Is there really such a thing as a little lie?  A friend on Facebook was recently bemoaning an ad from an airline for reduced rates to a city she would like to visit only they are for one leg of the trip, the rest is more than twice as much.  We call that “bait and switch” and assume its use by advertisers.  I remember schooling my hubby early on in our marriage about the “Washington speak” of elected officials.  Such things as “I will not resign” being code for “My signature on the resignation isn’t quite dry on my desk but I’m out by the end of the week.”  We’d laugh at the amount of times we could interpret the lies.

But this week our celebrity soaked culture hit a new low.  As Lance Armstrong sat on Oprah’s show and admitted he had lied.  In fact, he had never told the truth, faked tests and spent his whole career defeating opponents while doping.  We can blame him, and see again the truth of Mark Twain’s “It’s easier to fool people than to convince them they’ve been fooled.”  Or we can, and should, take a long look at the open idolatry of holding up any human to superhuman standards and worshiping anyone other than God.

Why do I say it this way?  Because Lance Armstrong doesn’t seem to care that he cheated and lied.  That he ruined his marriage and lived against what we hold dear when we talk about the highest ideals of sportsmanship and honesty.  He got famous.  He’s still famous, though perhaps infamous, and that was his ultimate goal.  This thinking that anything is better than ordinary is what truly worries me for the generations that follow.

In America success had become defined solely on how famous one can get.  Not how one gets that famous.  But think about what people get famous for, or more to my point, what they don’t get famous for.  People don’t get famous for staying married; for making their families a priority; for being nice or kind.  Being gifted to serve others won’t get you famous, unless you have the talents of neurosurgery, perhaps.  And while the current “Sportskid of the Year” is a heartwarming, tearjerker of a story it is a puddle compared to the tidal wave of ink Sports Illustrated has used about Mr. Armstrong.
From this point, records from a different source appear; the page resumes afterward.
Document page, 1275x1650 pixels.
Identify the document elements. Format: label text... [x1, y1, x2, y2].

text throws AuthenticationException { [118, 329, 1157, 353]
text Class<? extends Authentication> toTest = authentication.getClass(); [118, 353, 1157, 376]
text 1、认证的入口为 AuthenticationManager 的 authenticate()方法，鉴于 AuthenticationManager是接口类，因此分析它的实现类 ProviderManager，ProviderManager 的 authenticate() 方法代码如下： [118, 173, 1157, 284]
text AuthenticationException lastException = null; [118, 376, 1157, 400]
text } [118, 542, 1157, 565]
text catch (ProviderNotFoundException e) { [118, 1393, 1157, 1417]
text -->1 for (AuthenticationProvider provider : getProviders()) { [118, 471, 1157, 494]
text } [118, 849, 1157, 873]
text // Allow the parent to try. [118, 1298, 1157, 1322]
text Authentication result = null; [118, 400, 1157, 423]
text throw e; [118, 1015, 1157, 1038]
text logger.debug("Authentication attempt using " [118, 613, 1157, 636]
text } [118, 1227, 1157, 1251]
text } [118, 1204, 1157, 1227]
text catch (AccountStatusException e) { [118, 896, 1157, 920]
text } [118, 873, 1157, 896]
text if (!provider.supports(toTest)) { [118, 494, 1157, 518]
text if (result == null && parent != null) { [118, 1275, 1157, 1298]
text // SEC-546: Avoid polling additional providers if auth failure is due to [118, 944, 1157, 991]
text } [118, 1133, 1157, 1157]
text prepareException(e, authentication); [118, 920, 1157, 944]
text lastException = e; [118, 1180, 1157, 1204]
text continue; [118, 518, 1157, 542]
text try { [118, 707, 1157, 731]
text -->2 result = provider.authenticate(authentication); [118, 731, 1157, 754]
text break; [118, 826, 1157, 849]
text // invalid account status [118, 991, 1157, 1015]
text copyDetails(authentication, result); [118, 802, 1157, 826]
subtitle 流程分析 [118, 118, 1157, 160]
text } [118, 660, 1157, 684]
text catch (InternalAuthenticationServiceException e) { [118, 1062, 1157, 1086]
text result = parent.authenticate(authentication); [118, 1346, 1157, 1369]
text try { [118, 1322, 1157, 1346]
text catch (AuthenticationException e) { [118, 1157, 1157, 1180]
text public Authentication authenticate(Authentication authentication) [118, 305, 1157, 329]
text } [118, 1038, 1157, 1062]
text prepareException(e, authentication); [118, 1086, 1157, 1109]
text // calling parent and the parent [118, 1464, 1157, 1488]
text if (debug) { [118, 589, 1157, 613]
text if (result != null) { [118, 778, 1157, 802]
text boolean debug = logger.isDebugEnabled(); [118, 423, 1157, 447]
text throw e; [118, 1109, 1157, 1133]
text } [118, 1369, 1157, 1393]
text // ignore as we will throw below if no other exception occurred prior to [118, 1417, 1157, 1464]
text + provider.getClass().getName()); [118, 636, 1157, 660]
All this thinking about truth was going to be put toward a book review of my latest Kindle find called, Speaking of Jesus by Carl Medearis which is a well-written, fresh approach to what Mr. Medearis calls “the art of non-evangelism” (its subtitle) and a good read for anyone who has spent more than a few years in church.  It is a reminder that God is still seeking and saving the lost.  His points are refreshing once you get past the initial shock, like the first pool visit of the summer when the weather is hot but the water is still mostly cold.  It takes a bit to see his points as more valid than “cheeky.”  And it is a book that requires an honest look at ourselves as we read.  I wonder if we aren’t losing the ability to look honestly, even in the mirror.  I pray we will be given “eyes to see” and we will still want to use them.

Blessings for the light of Truth to shine on your path that you might not be lost in the dark and that others may see His light in you.